Data listing:
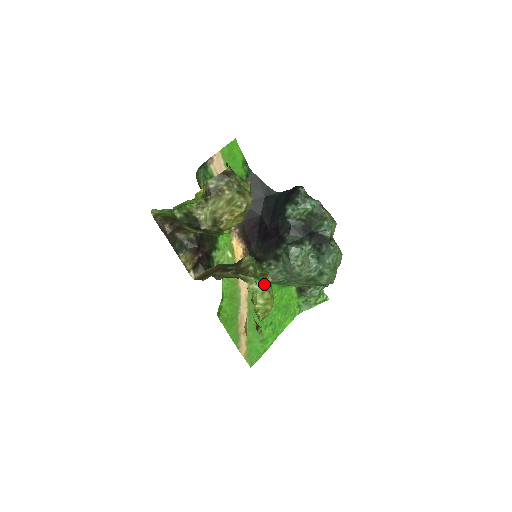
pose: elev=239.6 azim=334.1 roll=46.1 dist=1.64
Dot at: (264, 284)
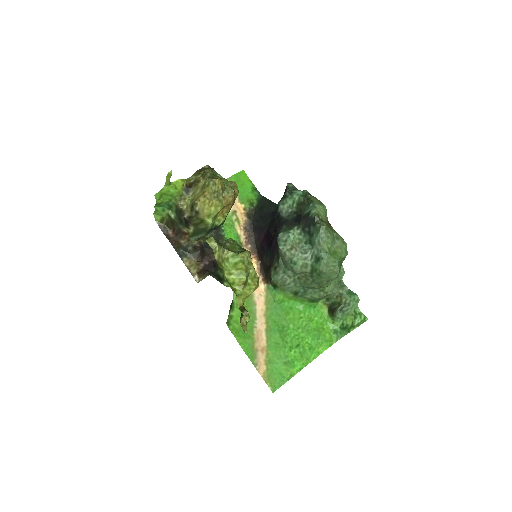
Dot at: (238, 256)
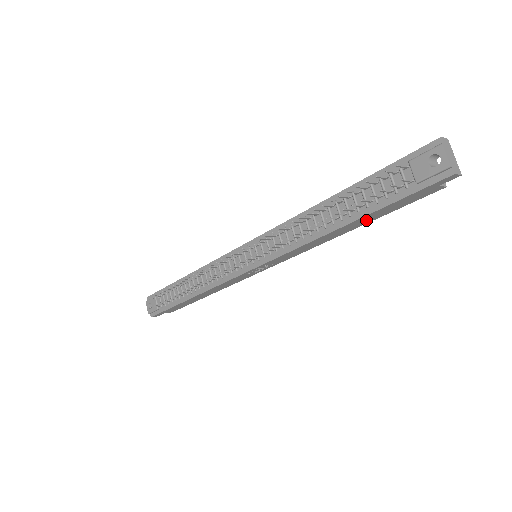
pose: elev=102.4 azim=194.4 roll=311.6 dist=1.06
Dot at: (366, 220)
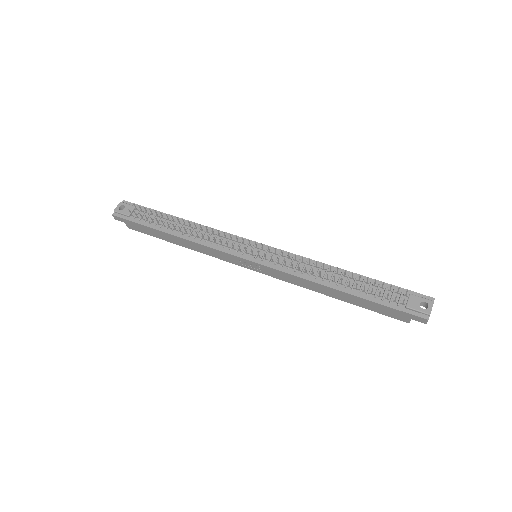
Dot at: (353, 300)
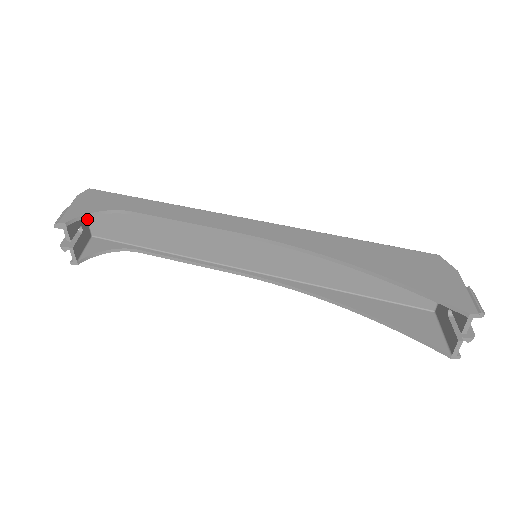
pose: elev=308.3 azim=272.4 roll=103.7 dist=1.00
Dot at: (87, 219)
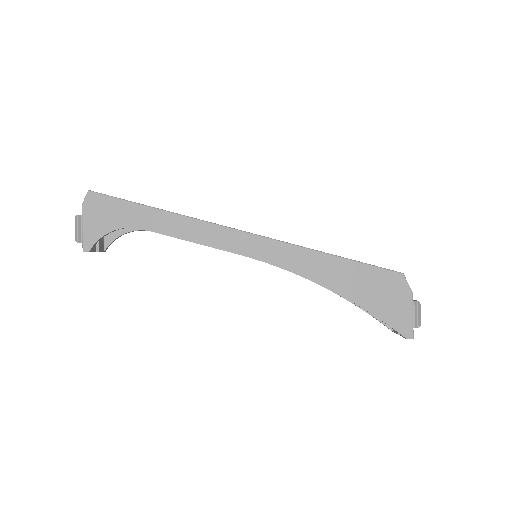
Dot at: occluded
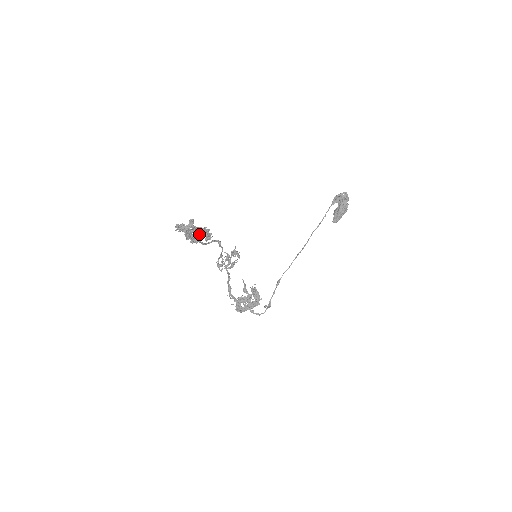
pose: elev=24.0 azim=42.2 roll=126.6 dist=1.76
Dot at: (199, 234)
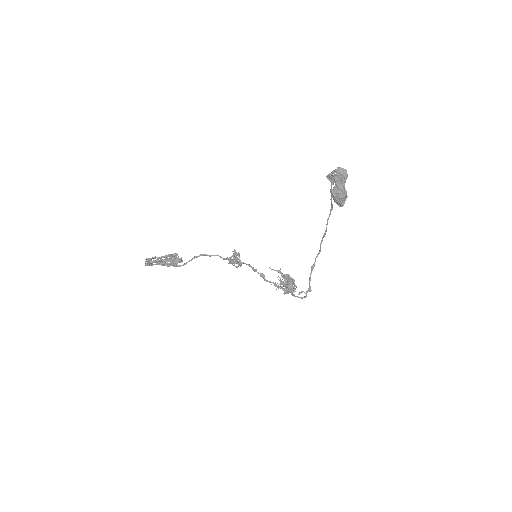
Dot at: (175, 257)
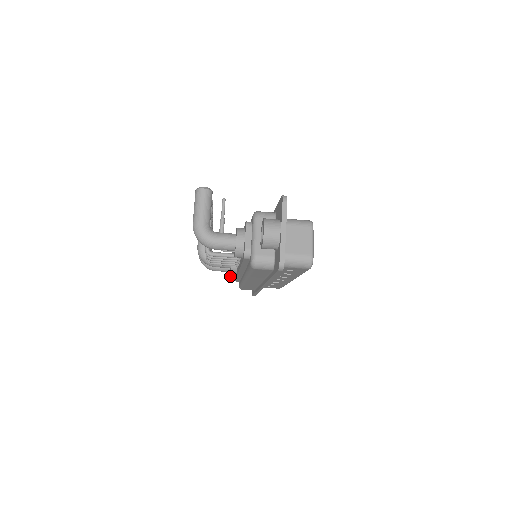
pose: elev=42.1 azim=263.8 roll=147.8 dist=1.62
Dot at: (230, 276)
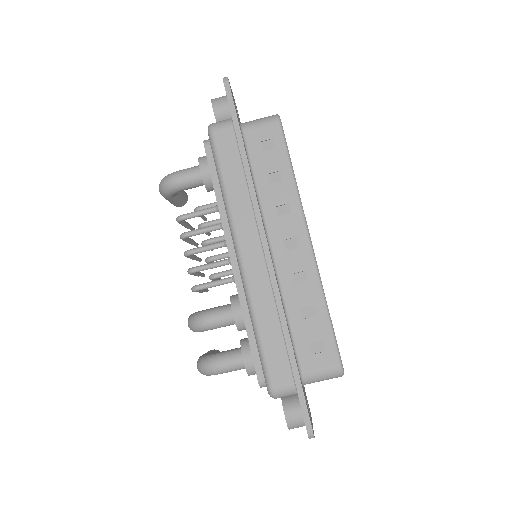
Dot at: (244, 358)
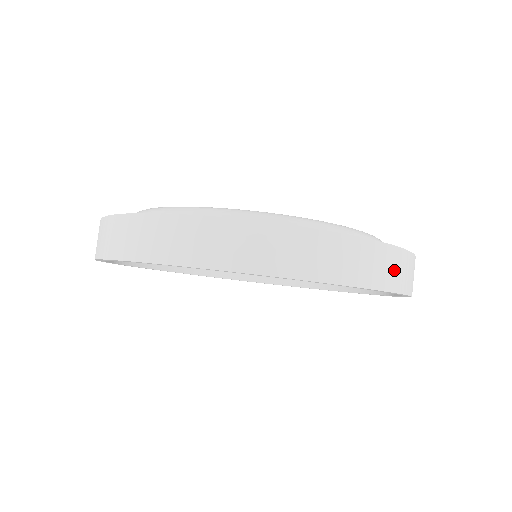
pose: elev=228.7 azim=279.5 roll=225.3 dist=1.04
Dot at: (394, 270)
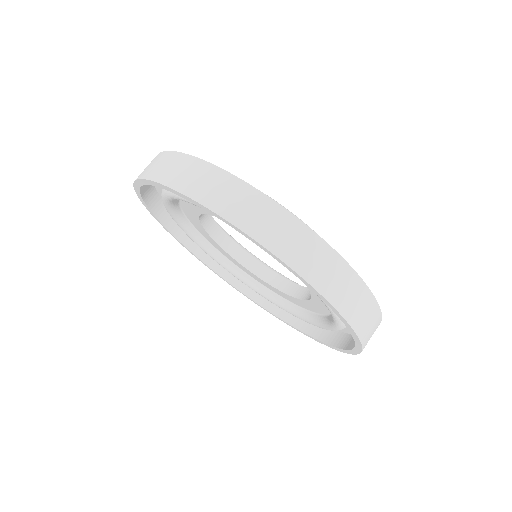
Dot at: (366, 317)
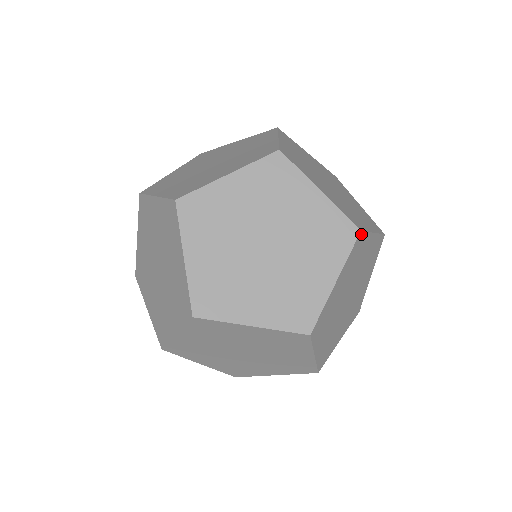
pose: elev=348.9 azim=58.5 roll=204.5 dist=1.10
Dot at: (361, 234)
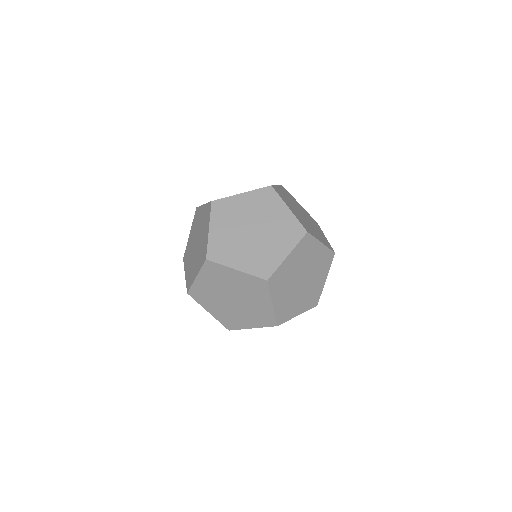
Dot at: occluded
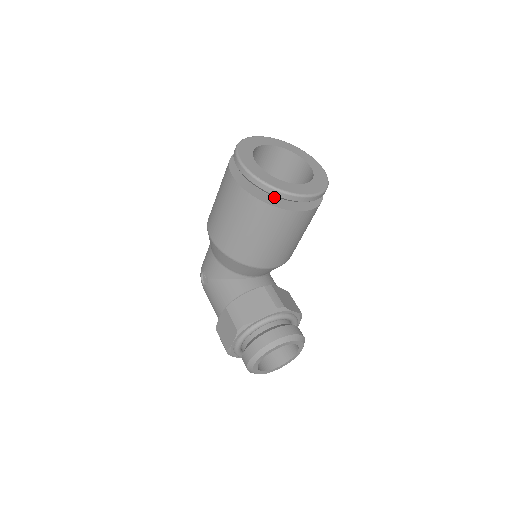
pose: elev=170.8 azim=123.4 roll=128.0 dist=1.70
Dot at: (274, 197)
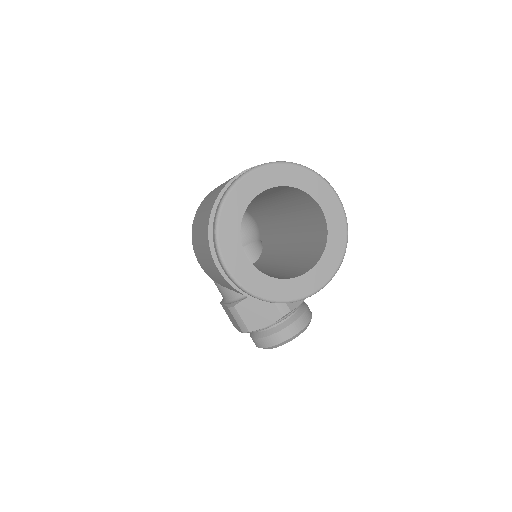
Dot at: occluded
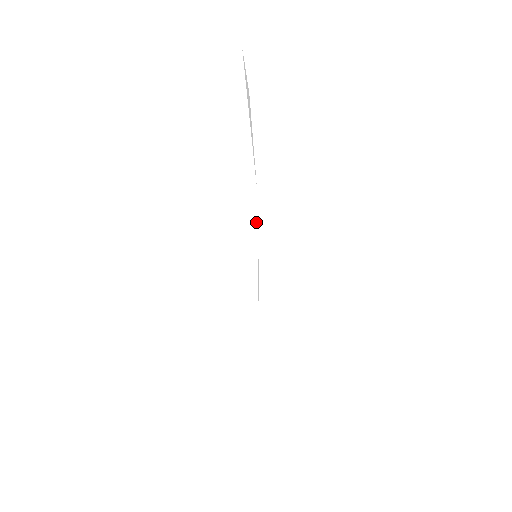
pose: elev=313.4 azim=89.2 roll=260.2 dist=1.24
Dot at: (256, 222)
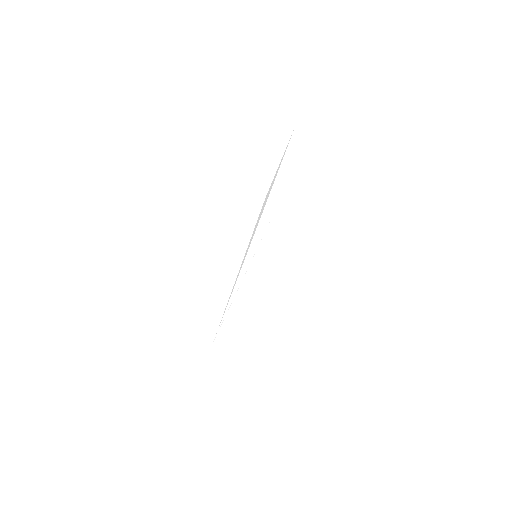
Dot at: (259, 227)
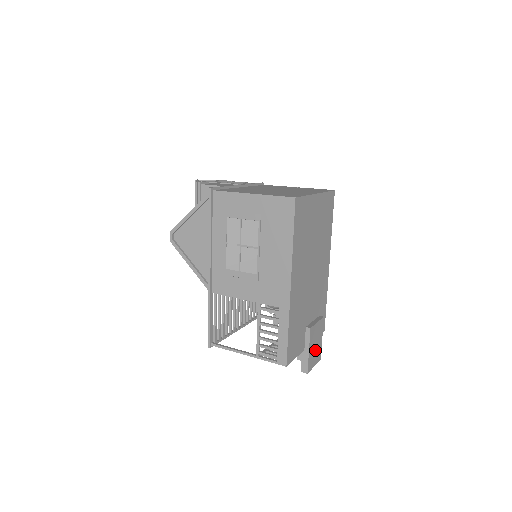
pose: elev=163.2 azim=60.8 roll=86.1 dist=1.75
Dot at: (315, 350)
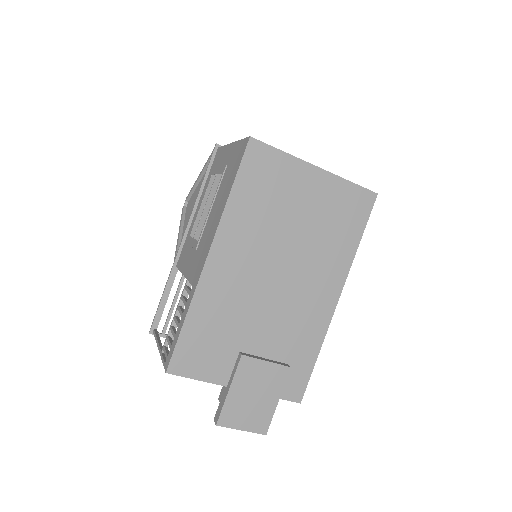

• Prompt: Please rewrite the lines of the records from the one holding "pose: elev=163.2 azim=60.8" through the end of the records, inclusive, as a numbered list, skipping any blank lines and leaving out the pictures.

• Exercise solution:
1. pose: elev=163.2 azim=60.8 roll=86.1 dist=1.75
2. Dot at: (315, 350)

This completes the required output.